Ensayo de una plazología mexicana
Vozquetinta
Plaza principal. Plaza central. Plaza mayor. Plaza grande. Plaza vieja. Plaza de arriba. Plaza de abajo. Plaza de armas. Plaza de la constitución. Plazuela. Plazoleta. Zócalo. Alameda. Jardín. Parque… Múltiples denominaciones locales para un concepto unitario: la plaza.
¿Simple regulador urbanístico? ¿Mero núcleo emergente o convergente de calles y avenidas? Definiciones así son buenas para «sentar plaza» de académico en una escuela de arquitectura, pero no explican el verdadero sentido popular que en México le otorgamos: la plaza como inyectora de energía, caja de resonancia, ágora para la crítica o el aplauso, espacio de solaz, retrato del carácter del vecindario, punto de partida de la historia matria, identificación umbilical y afectiva con la querencia.
Equivale a la sala donde se platica, se convive, se recibe y atiende a las visitas. Funciona como periódico oral, noticiario editorializado del acontecer lugareño, pretexto para chismes de gente ociosa. Vale por alcahueta de noviazgos y promesas de casorio, al amparo de conductas esperadas y códigos gestuales. Más de un poema o cantar la tuvo por madrina de bautizo cierta tarde melancólica o noche de plenilunio desde una de sus bancas de fierro colado, de esas que suelen dejarnos el trasero calado.

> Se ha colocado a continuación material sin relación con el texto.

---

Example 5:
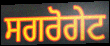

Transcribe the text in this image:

ਸਗਰੋਗੇਟ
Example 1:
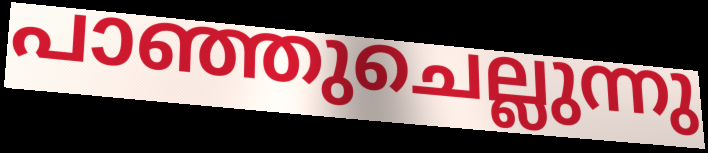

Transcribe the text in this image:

പാഞ്ഞുചെല്ലുന്നു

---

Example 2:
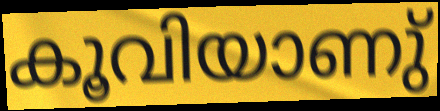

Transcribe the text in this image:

കൂവിയാണു്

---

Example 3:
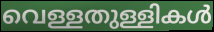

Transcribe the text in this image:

വെള്ളതുള്ളികൾ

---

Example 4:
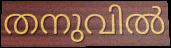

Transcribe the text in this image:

തനുവിൽ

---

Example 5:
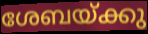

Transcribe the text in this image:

ശേബയ്ക്കു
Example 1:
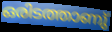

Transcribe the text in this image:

ഒരിടത്താണു്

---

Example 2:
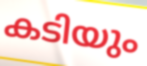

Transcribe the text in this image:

കടിയും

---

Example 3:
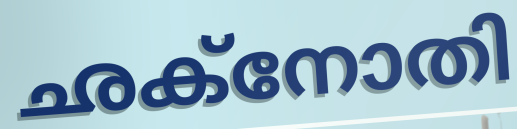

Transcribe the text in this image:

ഛക്നോതി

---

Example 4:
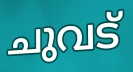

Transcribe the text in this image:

ചുവട്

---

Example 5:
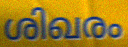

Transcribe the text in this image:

ശിഖരം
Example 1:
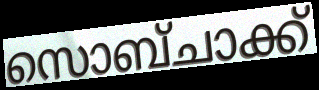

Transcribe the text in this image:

സൊബ്ചാക്ക്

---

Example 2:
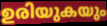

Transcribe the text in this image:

ഉരിയുകയും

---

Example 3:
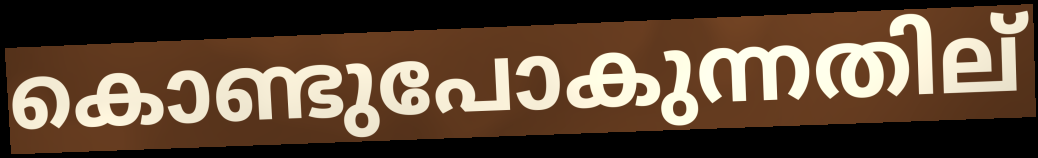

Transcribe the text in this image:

കൊണ്ടുപോകുന്നതില്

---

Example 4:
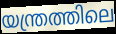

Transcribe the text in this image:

യന്ത്രത്തിലെ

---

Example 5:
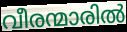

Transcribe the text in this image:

വീരന്മാരിൽ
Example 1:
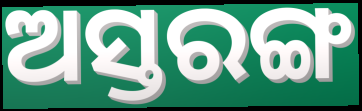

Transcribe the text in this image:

ଅସ୍ତରଙ୍ଗ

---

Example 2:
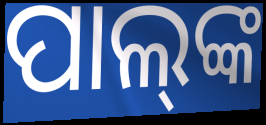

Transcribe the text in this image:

ପାଲ୍‌ଙ୍କ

Hay plazas bullangueras, de algarabía —casi alharaca— permanente; hay otras, como dice la canción, “que no hacen ruido y es más grande su penar”. Hay plazas diurnas, dinámicas sólo de día; otras son nocheras o de plano madrugadoras. Hay plazas parecidas a cajitas de música: apenas se les da cuerda, nadie les detiene su serenata. Hay plazas cuya clientela varía según la hora o la jornada: materfamilias, infantes, trabajadoras domésticas, escolapios, integrantes del club de la tercera edad, talacheros de contrato esporádico.

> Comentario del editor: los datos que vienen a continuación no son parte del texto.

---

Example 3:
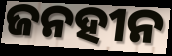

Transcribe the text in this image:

ଜନହୀନ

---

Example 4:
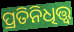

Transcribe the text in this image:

ପ୍ରତିନିଧିତ୍ତ୍ୱ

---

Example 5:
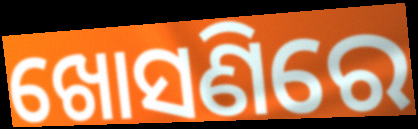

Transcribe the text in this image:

ଖୋସଣିରେ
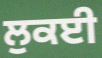
ਲੁਕਈ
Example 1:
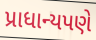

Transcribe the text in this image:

પ્રાધાન્યપણે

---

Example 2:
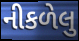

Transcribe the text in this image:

નીકળેલુ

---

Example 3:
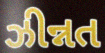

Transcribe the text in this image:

ઝીન્નત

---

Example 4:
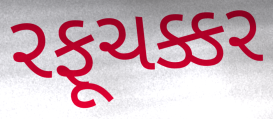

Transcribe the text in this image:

રફૂચક્કર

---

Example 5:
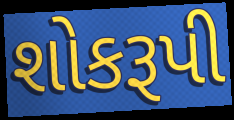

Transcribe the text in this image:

શોકરૂપી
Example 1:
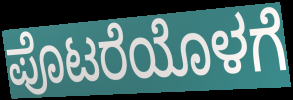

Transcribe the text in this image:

ಪೊಟರೆಯೊಳಗೆ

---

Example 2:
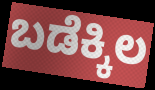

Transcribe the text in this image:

ಬಡೆಕ್ಕಿಲ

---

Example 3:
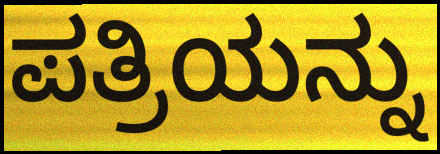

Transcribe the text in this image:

ಪತ್ರಿಯನ್ನು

Las fiestas patronales, las ferias, las celebraciones cívicas, los actos políticos, los remates de desfiles, las retretas, los festivales de música, se acomodan en la plaza. Es punto de origen o paso obligado durante una procesión religiosa. Concentra a manifestantes y protestosos. Congrega a fans de la banda municipal. Destina áreas a merolicos, aseadores de calzado, artesanas, alquiladores de triciclos o brincolines, payasos, gurús, billeteros. Abre sus pasillos a marchantes del algodón de azúcar, el raspado, la nieve, la paleta, el pico de gallo, la jícama. Consiente que las chimoleras sacien con un taco placero nuestra gula. Reúne en comunidades indígenas a quienes participan del tequio o faena.

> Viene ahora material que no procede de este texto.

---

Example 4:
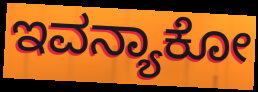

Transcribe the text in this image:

ಇವನ್ಯಾಕೋ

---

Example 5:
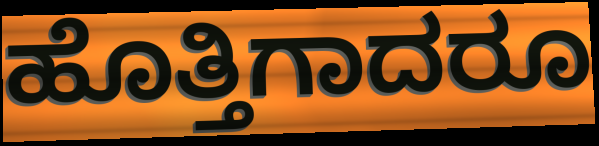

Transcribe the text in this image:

ಹೊತ್ತಿಗಾದರೂ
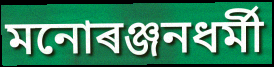
মনোৰঞ্জনধৰ্মী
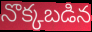
నొక్కబడిన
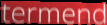
termend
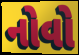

Quioscos, fuentes, piletas, monumentos, estatuas, bustos, exedras, torres relojeras, templetes, portales, astabanderas, faroles, balaustradas, graderías, miradores, arriates con plantas propias o exóticas, cabinas de información turística, refresquerías, cafetas, puestos de revistas. Ocupan sitios conocidos, respetados por usos y costumbres. Suscitan recuerdos. Son emblemáticos. Algunos forman parte del escudo o logotipo oficial.
«Día de plaza» llamamos al tianguis. «Plaza tomada, ciudadela rendida» rezan los catecismos de ciencias bélicas. «Partir plaza» acostumbra la tauromaquia. «Plazas de base» ha de tener cada pueblo, no «plazas de confianza» (sólo así evitaría que cualquier munícipe las ponga de patitas en la calle, so pretexto de que aquellos terrenos serían idóneos para un condominio de postín, un lujoso complejo comercial o un vil estacionamiento).
En vez de desplazarla, emplacémonos por vocación ciudadana en ella. Al cabo, como bien dicen, no hay plaza que no se cumpla.